Manoharam: A feel-good drama that delivers the goods
Manoharam, which translates to beautiful in Malayalam, is the second directorial venture of Anwar Sadiq, While his debut film Ormayundo Ee Mukham was influenced heavily by the Adam Sandler-Drew Barrymore film 50 First Dates, Sadiq has chosen a plot similar to the films of the eighties and nineties in Malayalam, with a struggling common man as the protagonist, in Manoharam.
Manoharan aka Manu (Vineeth Sreenivasan) is a talented artist who makes a living by painting billboards and banners in a small Palakkad town along with his childhood friend Prabhu (Basil Thomas). When Manu’s nemesis Rahul (Deepak Parambol) foils his marriage and plans to start a flex-printing centre in the town threatening Manu’s work, he decides to something about it.
With the help of Prabhu, his well-wisher and, his benefactor Varkey (Indrans), Manu manages to realise his dream. He learns Photoshop and in the process falls in love with his instructor Sreeja (Aparna Das). But things do not go well for him as he finds that the printer he had ordered from a scrap shop was dead on arrival. With his reputation, livelihood, home and his love at stake, Manu is forced to take drastic steps. The subsequent struggle forms the rest of the film.
The story revolves around the printing industry and the team has done some good research on the topic and nicely weaves in an eco-friendly message towards the end. There are no scheming evil villains in the film. To a certain extent, it is Manu’s ego that lands him in trouble and ends up benefitting his competitors. The best part of the film was the way they all reach a common ground under duress and emerge successful. Another positive outcome of the film was that they did do the usual ‘theppu’ or the cheating girl trope that is common in Malayalam films these days. When Manu’s betrothed runs away with another guy, he and his friends blame the men who plotted against him and not the girl. And thankfully, they also do not show the hero and friends drowning their sorrows in smoke and booze.

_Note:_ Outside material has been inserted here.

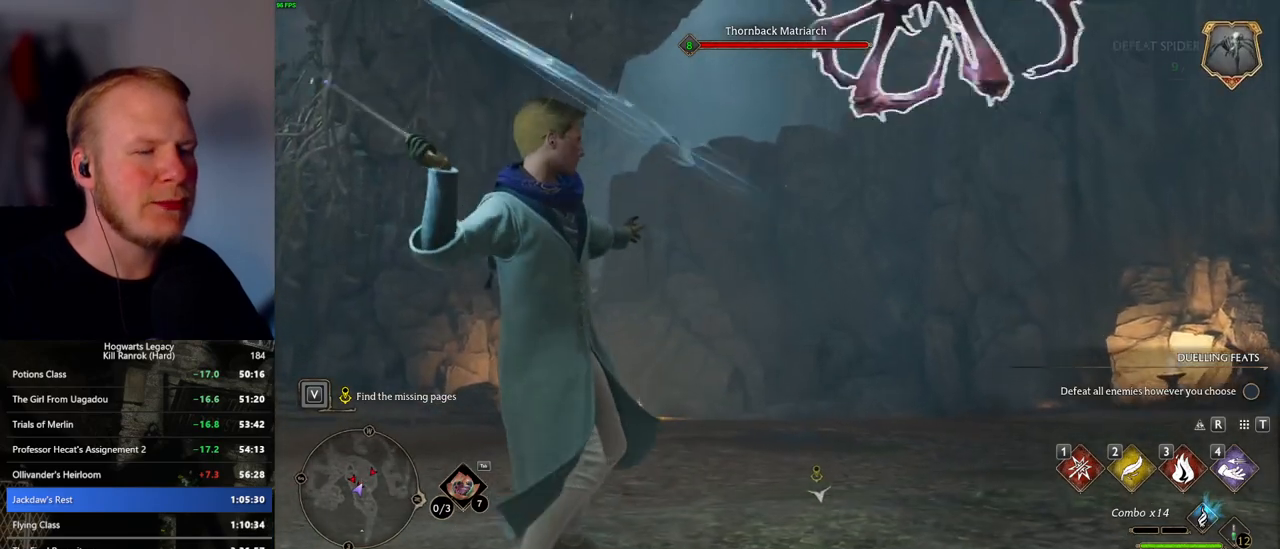
{"keys": [], "mouse": [], "events": []}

There are a few gripes. The youngster who morphs Sreeja’s photo is let off the hook easily, although the training centre head’s attitude towards this act of harassment is realistic. And the post-climatic career choice of Manu too does not sit well. Though getting a plush corporate job seems great, it would have been better if Manu got truly recognised for his real gift–his art.

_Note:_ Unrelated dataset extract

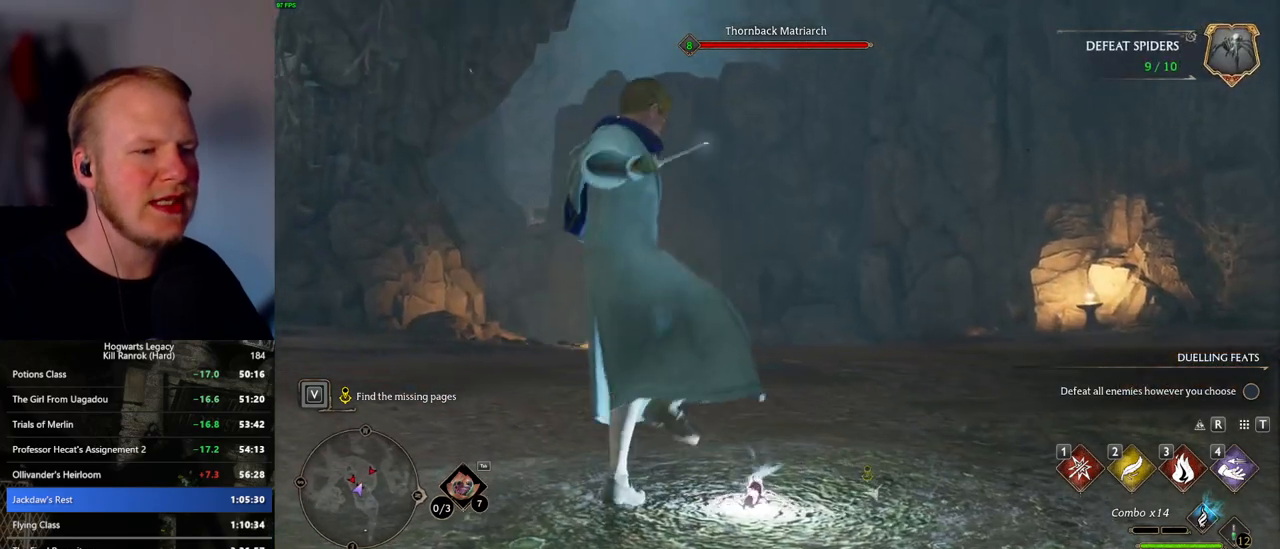
{"keys": [], "mouse": [], "events": []}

Jebin Jacob’s camera captures the picturesque locales, the temple festivities and local sights well but Nidhin Raj Arol’s editing is found wanting. The jump cuts looked good in the beginning, but he keeps using it almost throughout the film, which is a bit disorienting.
Vineeth Sreenivasan is quite at ease as Manu, a character he has played in many films before. He delivers a sincere performance yet again so, full marks for that. Basil and Indrans play Manu’s compatriots and they add the necessary humour and pathos to the proceedings without resorting to slapstick. Basil Thomas, a talented director, proves his mettle as a competent actor with great comic timing in Manoharam. Aparna Das who plays the heroine has done justice to the character and Harish Peradi as Manu’s condescending and unsupportive uncle does a good job. Manoharam definitely makes for a good time at the movies with your family.